BFM Business

Affaire Volkswagen: l'Europe également éclaboussée?

Beaucoup se demandent si la manipulation des mesures de pollution en CO2 n'a pas eu lieu aussi sur d'autres marchés comme l'Europe. Berlin veut procéder à des vérifications sur tous les modèles diesel du constructeur. L'action de Volkwagen a perdu 17 % en une seule journée.

Ce qu'il faut bien désormais appeler "l'affaire Volkswagen", pourrait bien avoir des répercussions en Europe. Accusé de tricherie aux Etats-Unis sur les contrôles antipollution de ses motorisations diesel, Volkswagen risque de très payer très cher financièrement et en termes d'image, sa duperie.

Le titre Volkswagen avait déjà perdu 17,14% à la bourse de Francfort pour terminer à 133,70 euros. Ce sont ainsi 15 milliards d'euros de capitalisation boursière qui sont partis en fumée, après la découverte d'une manipulation basée sur un logiciel embarqué dans les véhicules qui a permis pendant des années de contourner les normes d'émissions de gaz polluants.

Outre ces dégâts financiers, le géant allemand de l'automobile s'expose aussi à des amendes pouvant se monter au total à 18 milliards de dollars (16 milliards d'euros), mais aussi au coût - des millions, voire des milliards de dollars- des rappels de tous les véhicules concernés, et à de possibles poursuites judiciaires de la part de leurs propriétaires.

Le pouvoir politique allemand s'empare de l'affaire

Et le scandale menace de faire des petits. "On se demande à présent si la manipulation n'a pas eu lieu non seulement aux Etats-Unis mais aussi sur d'autres marchés comme l'Europe", souligne Stefan Bratzel, directeur du centre allemand de recherche sur l'automobile CAM.

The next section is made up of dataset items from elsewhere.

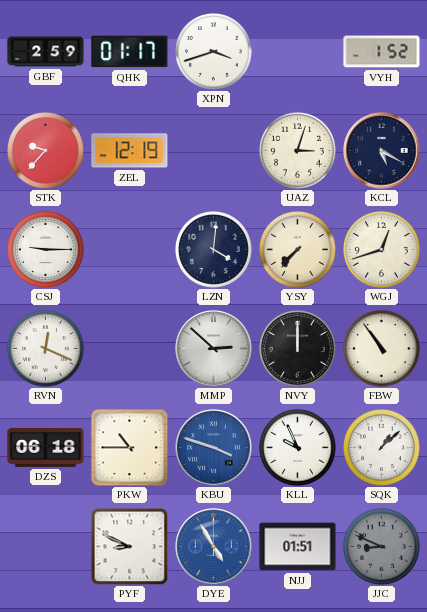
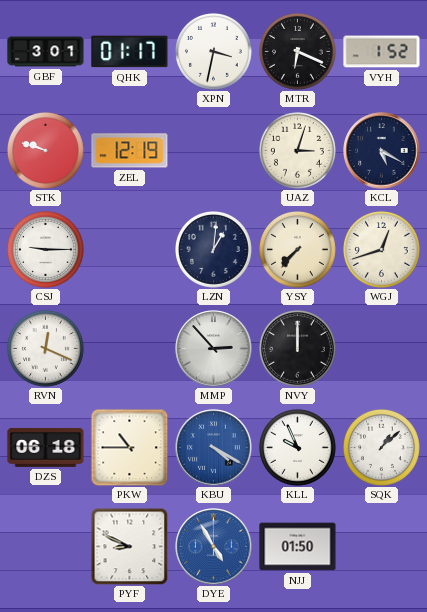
GBF: 2:59 -> 3:01
XPN: 3:42 -> 3:32
MTR: none -> 6:19
STK: 9:37 -> 9:48
LZN: 4:01 -> 1:01
MMP: 2:52 -> 2:53
FBW: 10:54 -> none
KBU: 3:48 -> 4:20
NJJ: 01:51 -> 01:50
JJC: 8:49 -> none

Ce dernier fait une allusion directe à la possibilité (non avérée à ce jour) de la présence du logiciel embarqué sur des voitures destinées au marché européen.

L'organisation qui a contribué à révéler la tricherie de Volkswagen aux Etats-Unis "n'exclut pas" que les manoeuvres du constructeur allemand pour contourner les règles antipollution soient utilisées en Europe, selon son directeur exécutif Drew Kodjak dans un entretien à l'AFP.

Ce responsable de l'International Council on Clean Transportation, qui lutte pour réduire la pollution liée aux transports, estime également que la sophistication croissante des nouvelles voitures augmente les risques de fraude et doit conduire les régulateurs à travers le globe à plus de "vigilance".

Le pouvoir politique allemand s'est aussi emparé de l'affaire qui soulève aussi la question du décalage entre les niveaux réels de pollution (notamment des émissions de CO2) et ceux affichés par les constructeurs automobiles.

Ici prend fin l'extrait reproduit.